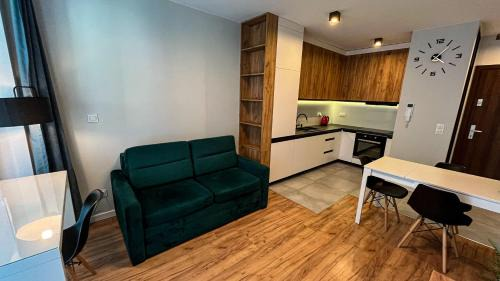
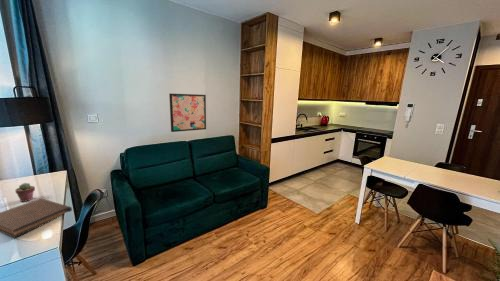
+ wall art [168,92,207,133]
+ book [0,197,73,239]
+ potted succulent [14,182,36,203]
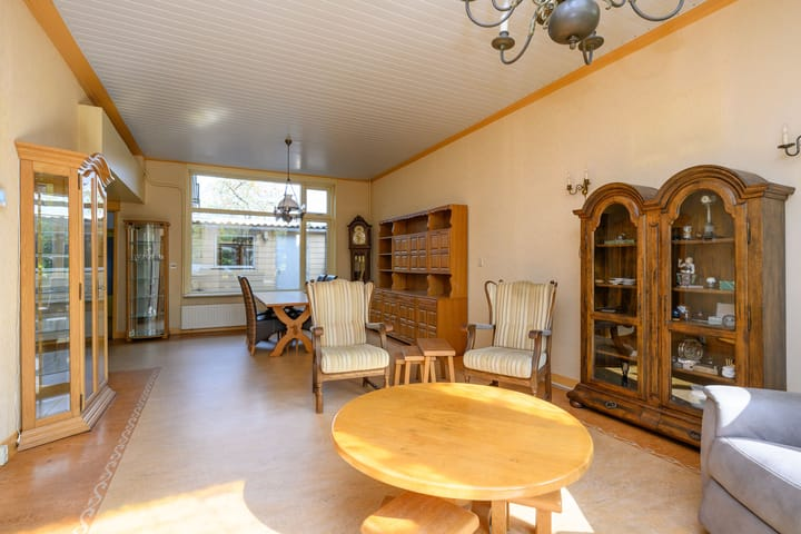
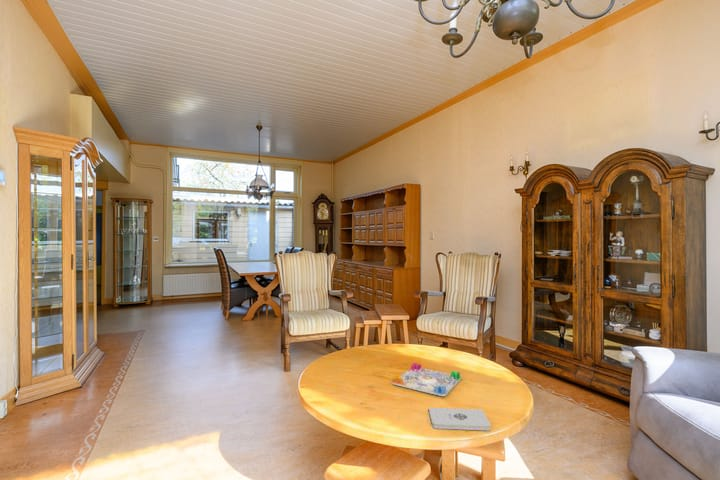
+ notepad [428,407,491,431]
+ board game [391,362,463,397]
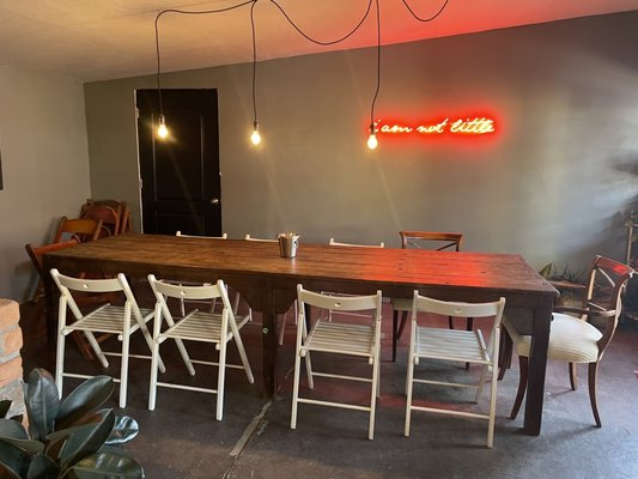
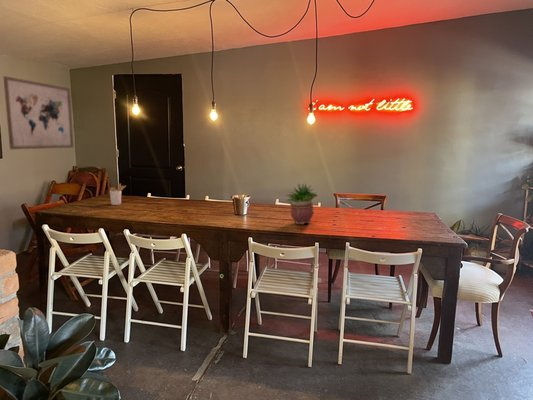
+ potted plant [285,182,319,226]
+ wall art [2,75,75,150]
+ utensil holder [109,183,127,206]
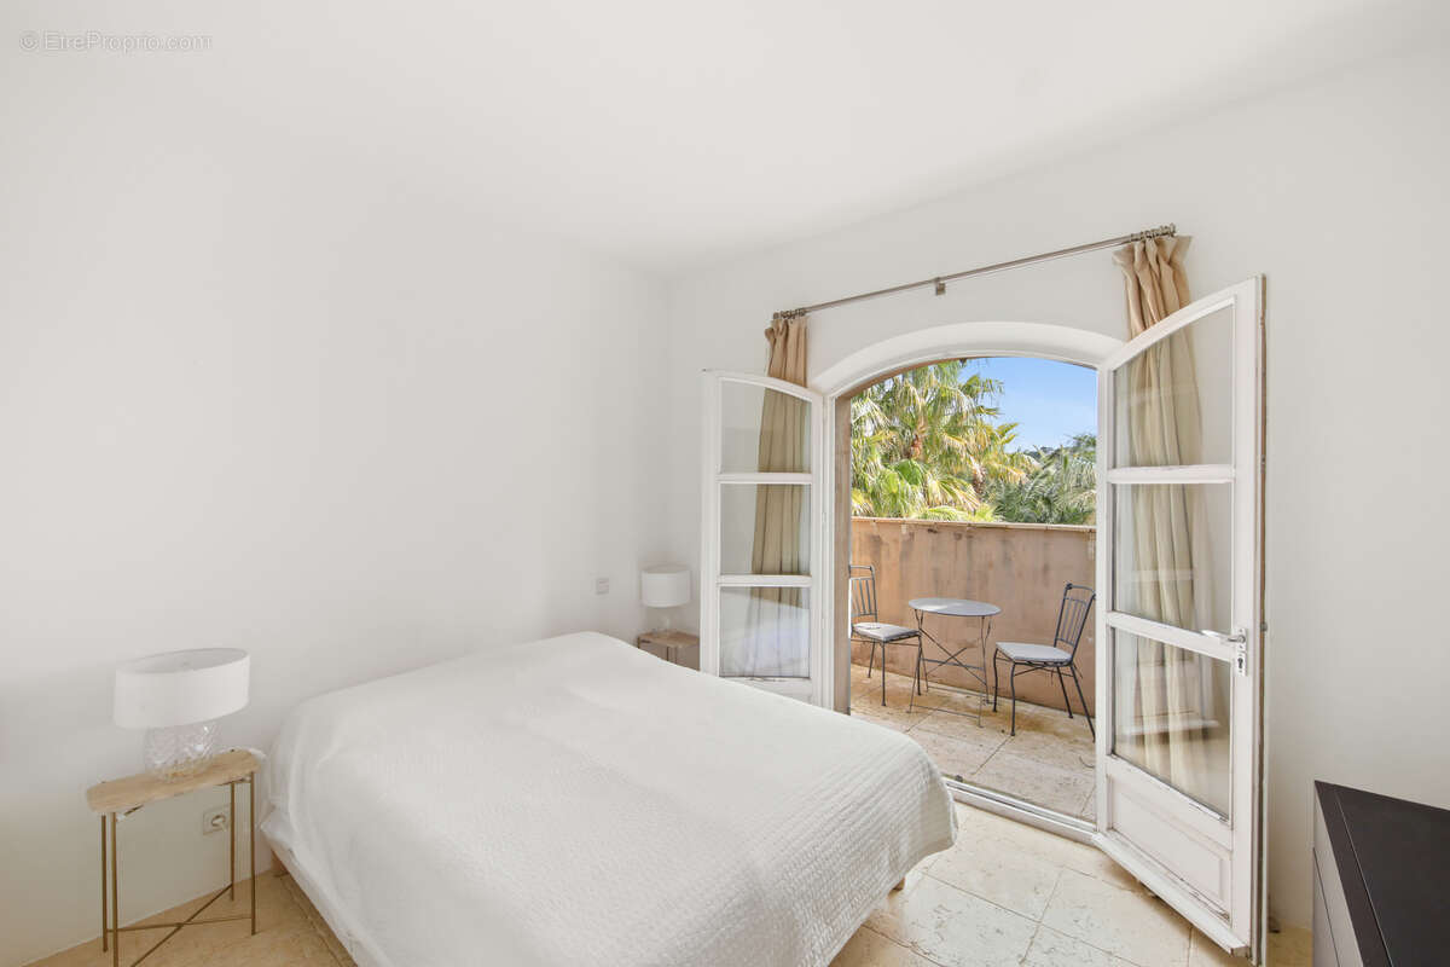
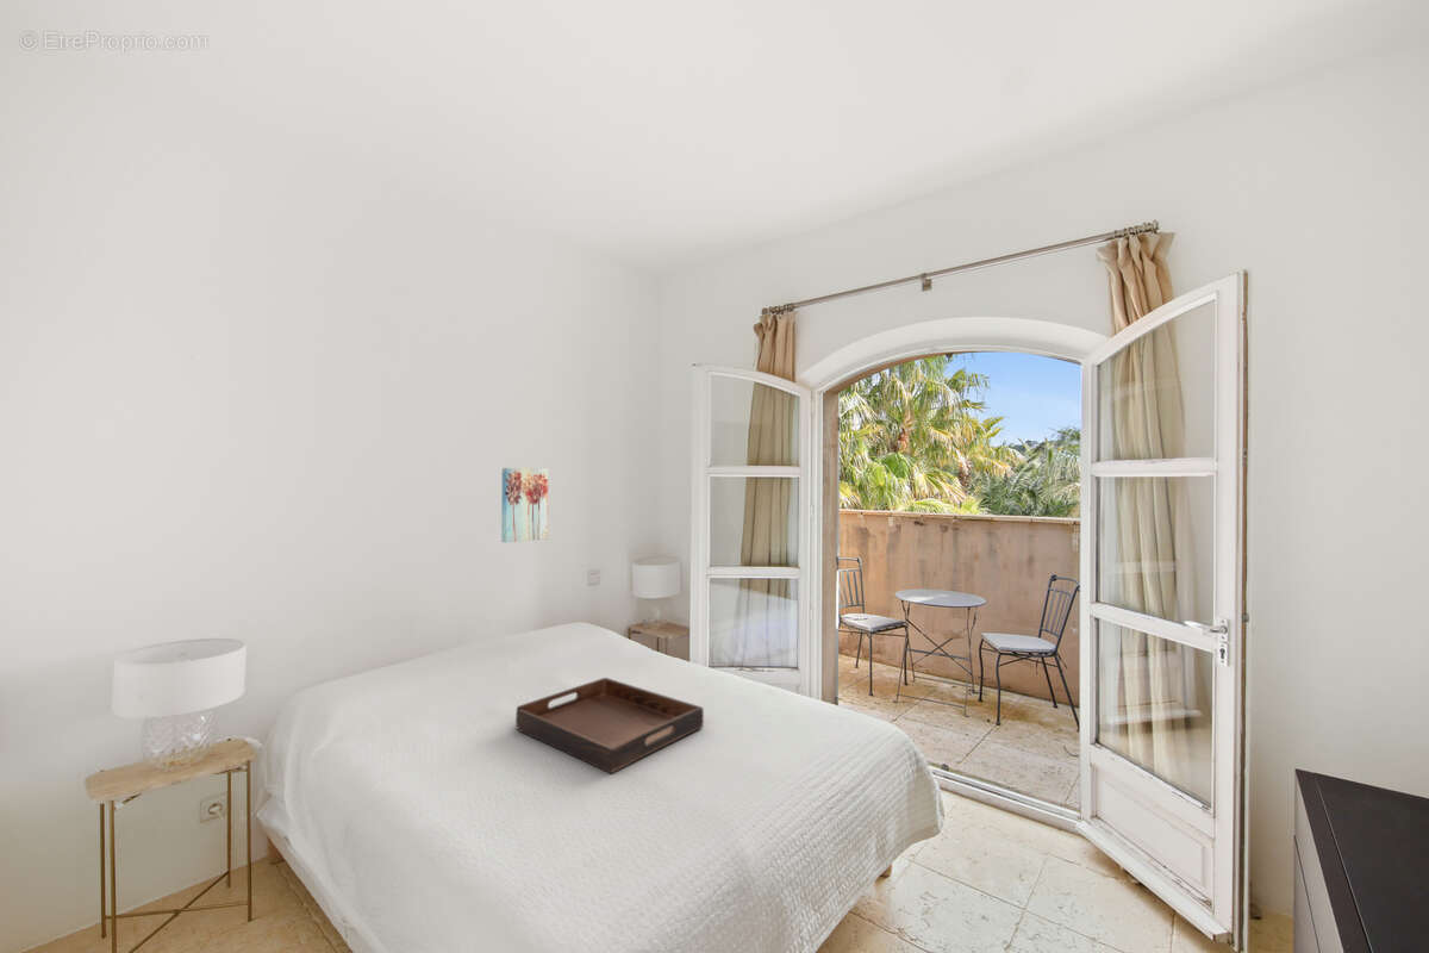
+ wall art [500,467,549,543]
+ serving tray [514,677,705,774]
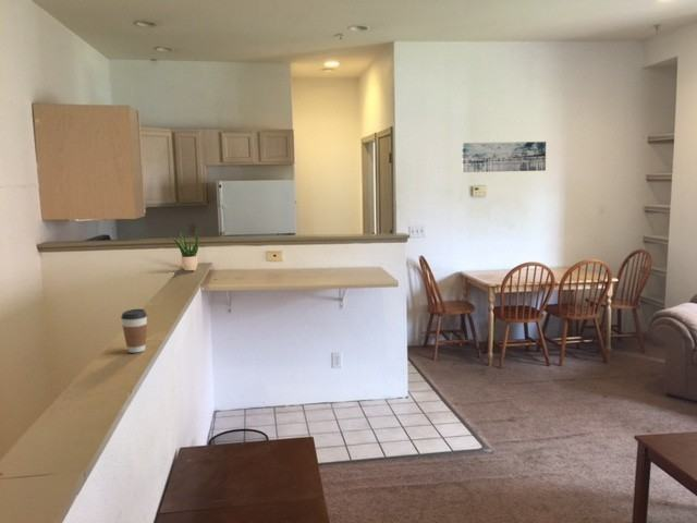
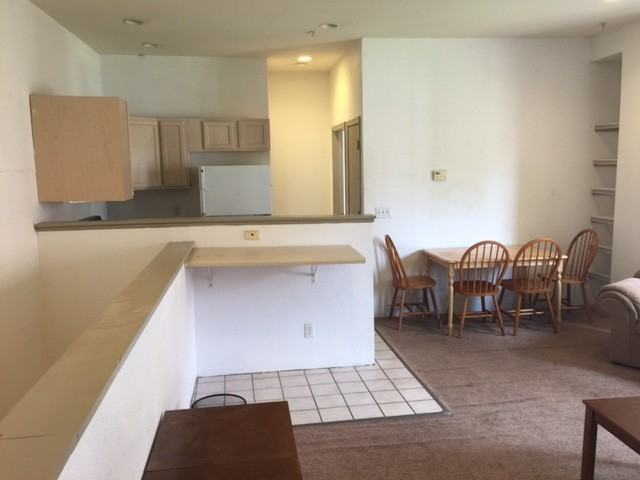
- wall art [461,141,547,173]
- potted plant [170,227,200,271]
- coffee cup [120,308,148,354]
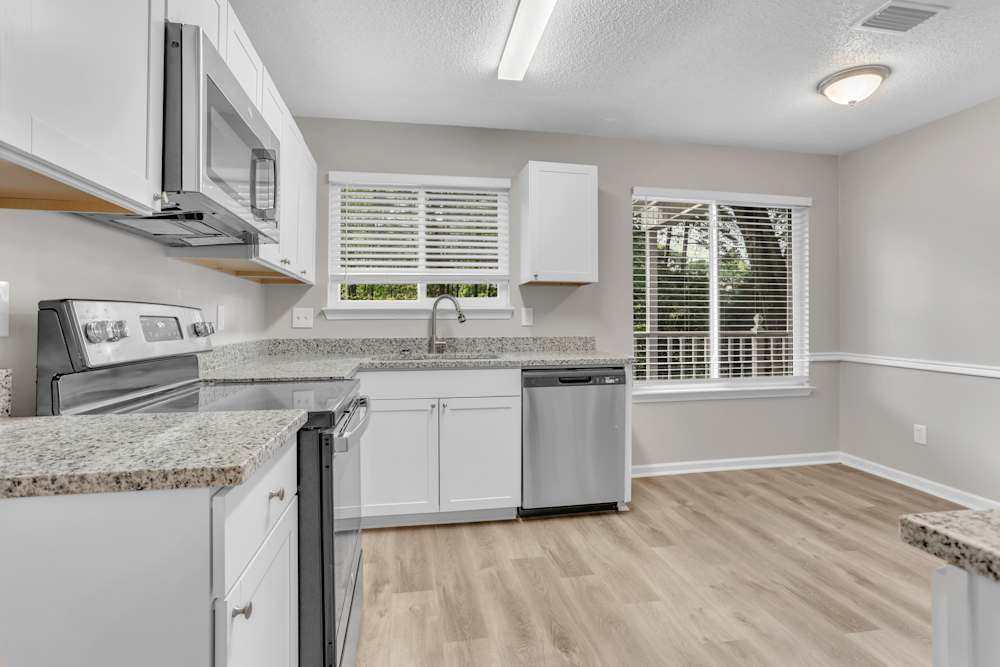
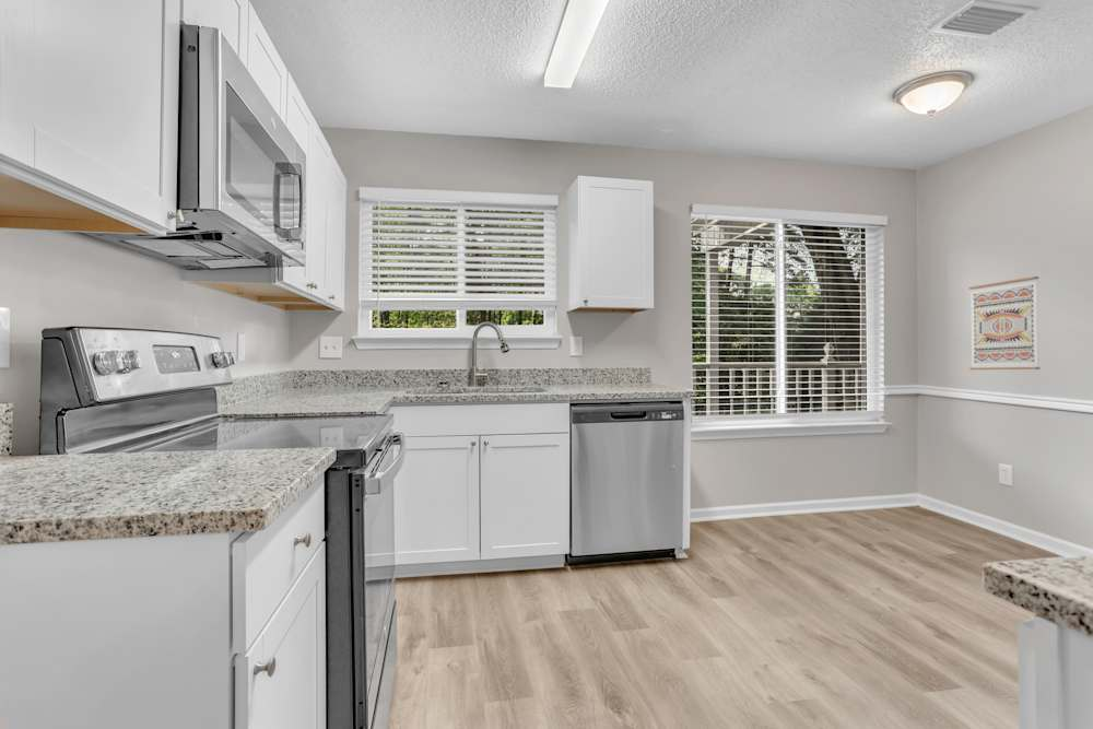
+ wall art [968,275,1041,371]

● ● ● ● ●

• Task directions
Exactly as they stand, the entries must be written out again, pictures excluded.

• Result for this task
+ wall art [168,92,207,133]
+ book [0,197,73,239]
+ potted succulent [14,182,36,203]
+ notepad [428,407,491,431]
+ board game [391,362,463,397]
+ potted plant [285,182,319,226]
+ wall art [2,75,75,150]
+ utensil holder [109,183,127,206]
+ wall art [500,467,549,543]
+ serving tray [514,677,705,774]
- wall art [461,141,547,173]
- potted plant [170,227,200,271]
- coffee cup [120,308,148,354]
+ wall art [968,275,1041,371]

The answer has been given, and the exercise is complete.